» SUPPLIED RECORDS:

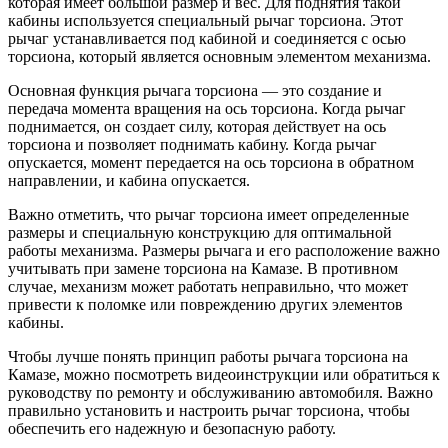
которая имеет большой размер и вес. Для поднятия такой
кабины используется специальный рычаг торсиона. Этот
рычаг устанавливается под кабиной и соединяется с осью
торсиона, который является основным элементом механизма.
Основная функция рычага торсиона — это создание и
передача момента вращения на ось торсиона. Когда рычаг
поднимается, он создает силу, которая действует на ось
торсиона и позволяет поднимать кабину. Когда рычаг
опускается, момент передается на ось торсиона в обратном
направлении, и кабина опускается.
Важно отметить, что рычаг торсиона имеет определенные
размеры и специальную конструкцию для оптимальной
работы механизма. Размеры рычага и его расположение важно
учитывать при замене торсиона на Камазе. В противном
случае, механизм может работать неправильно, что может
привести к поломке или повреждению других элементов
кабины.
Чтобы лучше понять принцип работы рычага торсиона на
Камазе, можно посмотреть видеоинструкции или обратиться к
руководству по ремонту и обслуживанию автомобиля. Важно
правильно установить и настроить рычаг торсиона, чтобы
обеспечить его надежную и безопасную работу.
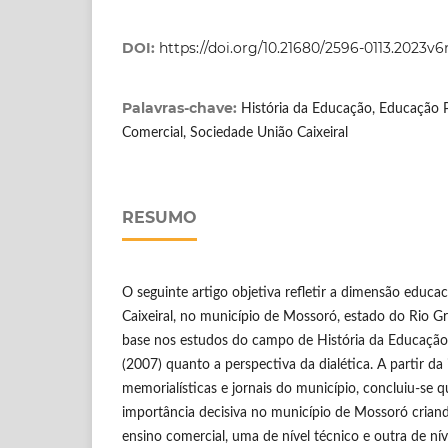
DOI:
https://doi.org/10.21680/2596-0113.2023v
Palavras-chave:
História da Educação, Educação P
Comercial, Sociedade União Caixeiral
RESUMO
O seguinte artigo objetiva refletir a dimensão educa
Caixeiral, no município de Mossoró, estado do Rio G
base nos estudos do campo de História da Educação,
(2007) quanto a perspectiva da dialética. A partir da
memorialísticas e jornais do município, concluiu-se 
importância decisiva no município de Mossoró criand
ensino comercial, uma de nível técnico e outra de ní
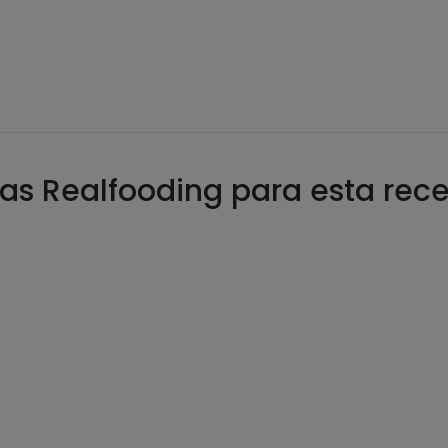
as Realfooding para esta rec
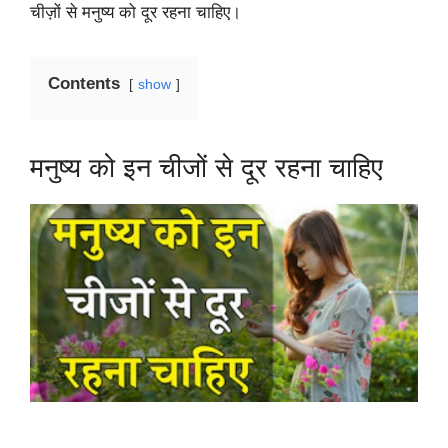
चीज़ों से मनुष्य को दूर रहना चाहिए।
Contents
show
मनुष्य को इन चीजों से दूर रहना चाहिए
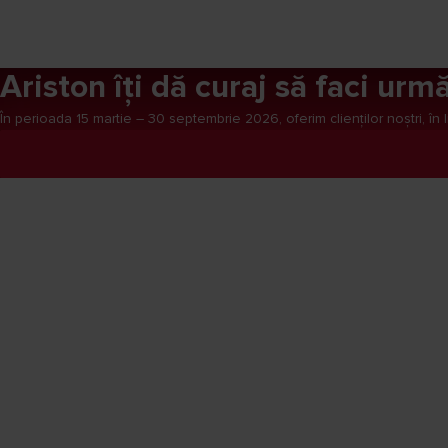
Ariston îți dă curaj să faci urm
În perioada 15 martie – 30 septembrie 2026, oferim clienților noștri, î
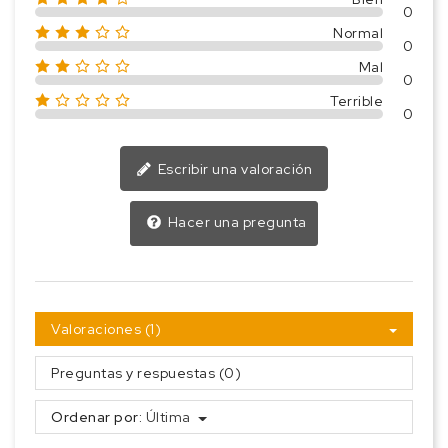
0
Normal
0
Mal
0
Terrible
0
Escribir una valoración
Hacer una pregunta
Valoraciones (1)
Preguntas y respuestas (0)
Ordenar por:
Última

» ASSIGNMENT:
The answer should be all lines from the entries above that hold the word "торсиона".

» TASK RESPONSE:
кабины используется специальный рычаг торсиона. Этот
торсиона, который является основным элементом механизма.
Основная функция рычага торсиона — это создание и
передача момента вращения на ось торсиона. Когда рычаг
торсиона и позволяет поднимать кабину. Когда рычаг
опускается, момент передается на ось торсиона в обратном
Важно отметить, что рычаг торсиона имеет определенные
учитывать при замене торсиона на Камазе. В противном
Чтобы лучше понять принцип работы рычага торсиона на
правильно установить и настроить рычаг торсиона, чтобы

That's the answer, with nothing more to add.